The Model U.N. class at SCC embodies some of the newest trends in education, Crammer said. “It is really student-centric, student-driven, and focuses on active learning,” he explained. Collaborating helps students develop professional skills as well as communication and interpersonal skills, which will help them ace a job interview, work with colleagues and collaborate in teams, he said.

“We certainly model the United Nations, and students have to get into the role of thinking like diplomats,” Crammer said. “But more concretely, students give a lot of speeches in class. They engage in deliberative forums where there are no winners and losers. It’s about thinking about what’s possible for us to do as members of the global community to address some of the most difficult issues.”

Surprisingly, most of the Model U.N. students are not political science majors but rather STEM students who want to be able to speak and write well and be comfortable in social and professional situations.

At the New York competition, students got to sharpen those speaking and writing skills. For some, it was the first time they had traveled out of the state or stayed in a hotel in the heart of Manhattan.
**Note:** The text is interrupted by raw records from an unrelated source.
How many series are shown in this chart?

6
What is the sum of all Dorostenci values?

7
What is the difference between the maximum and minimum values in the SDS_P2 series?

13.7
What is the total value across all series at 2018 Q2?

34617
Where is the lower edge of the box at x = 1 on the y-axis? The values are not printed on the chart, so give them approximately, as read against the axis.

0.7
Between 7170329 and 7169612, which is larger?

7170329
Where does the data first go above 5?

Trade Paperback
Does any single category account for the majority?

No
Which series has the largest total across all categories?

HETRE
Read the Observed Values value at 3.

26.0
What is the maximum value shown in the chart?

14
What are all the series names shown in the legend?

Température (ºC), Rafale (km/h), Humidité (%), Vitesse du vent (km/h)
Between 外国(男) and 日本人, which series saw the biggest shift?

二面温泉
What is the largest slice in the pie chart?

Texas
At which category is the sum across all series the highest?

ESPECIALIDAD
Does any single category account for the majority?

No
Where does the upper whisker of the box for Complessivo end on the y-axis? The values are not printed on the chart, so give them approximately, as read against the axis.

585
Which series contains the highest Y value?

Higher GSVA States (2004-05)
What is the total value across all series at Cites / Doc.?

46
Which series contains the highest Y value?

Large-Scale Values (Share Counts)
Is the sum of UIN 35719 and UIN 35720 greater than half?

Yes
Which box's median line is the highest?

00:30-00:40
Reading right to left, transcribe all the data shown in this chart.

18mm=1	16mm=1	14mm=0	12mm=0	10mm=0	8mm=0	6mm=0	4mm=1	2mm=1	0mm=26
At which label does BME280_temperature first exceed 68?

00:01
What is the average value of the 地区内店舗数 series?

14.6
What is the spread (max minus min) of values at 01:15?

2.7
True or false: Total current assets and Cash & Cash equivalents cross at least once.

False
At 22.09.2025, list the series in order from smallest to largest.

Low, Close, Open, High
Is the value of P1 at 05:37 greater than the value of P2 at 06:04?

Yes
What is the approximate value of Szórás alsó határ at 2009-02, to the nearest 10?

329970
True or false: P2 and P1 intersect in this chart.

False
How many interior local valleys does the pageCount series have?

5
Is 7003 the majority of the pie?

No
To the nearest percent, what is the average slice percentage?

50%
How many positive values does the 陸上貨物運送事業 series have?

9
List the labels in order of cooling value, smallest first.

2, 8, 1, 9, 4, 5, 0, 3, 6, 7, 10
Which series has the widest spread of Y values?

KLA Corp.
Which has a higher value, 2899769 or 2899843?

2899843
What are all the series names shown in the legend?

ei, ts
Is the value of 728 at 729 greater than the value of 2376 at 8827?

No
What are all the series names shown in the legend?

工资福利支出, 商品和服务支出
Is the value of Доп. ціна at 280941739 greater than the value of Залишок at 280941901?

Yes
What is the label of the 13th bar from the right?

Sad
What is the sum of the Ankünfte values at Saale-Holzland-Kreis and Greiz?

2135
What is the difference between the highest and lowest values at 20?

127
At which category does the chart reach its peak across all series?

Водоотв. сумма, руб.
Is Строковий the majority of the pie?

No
“On the first day in New York, they go into a grand ballroom, and there were thousands of people in this room,” Crammer said. He instructed his students to go around the room, introduce themselves to people and start conversations with strangers.

“There were delegations from Japan, from Ecuador, from China, from Middle Eastern countries like the United Arab Emirates,” Crammer said. “We had a large number of colleges from Germany, the United Kingdom, France, Italy. These students come from everywhere across the world.”

Crammer accompanied the 18 students to the New York competition, as he has done for nearly 20 years. “I think all my students would say hands down it was something they’ll always remember. They get to go to the United Nations and hear from diplomats. The last three secretary generals of the United Nations have all spoken to teams of mine.”

The Model U.N. program is designed to broaden awareness and build confidence.

Crammer was in the Model U.N. program as a student at Cal State San Marcos and during graduate school at UC Riverside. In the beginning, he was terrified of speaking in front of people, but, eventually, he could speak in front of thousands.

“It transformed my life,” he said.

“It teaches students to be citizens of the world,” he added. “I tell them that it is a humanistic endeavor, and it is a belief that citizenship must take on a more global perspective.”

Crammer’s students already grasp this.

“I think they see themselves more than just understanding the importance of being globally minded for employment reasons,” he said. “I think they see that today’s problems don’t have passports. Climate change doesn’t stop at the border between the United States and Mexico, so they have to think about issues that cut across the way that we might traditionally think about politics.”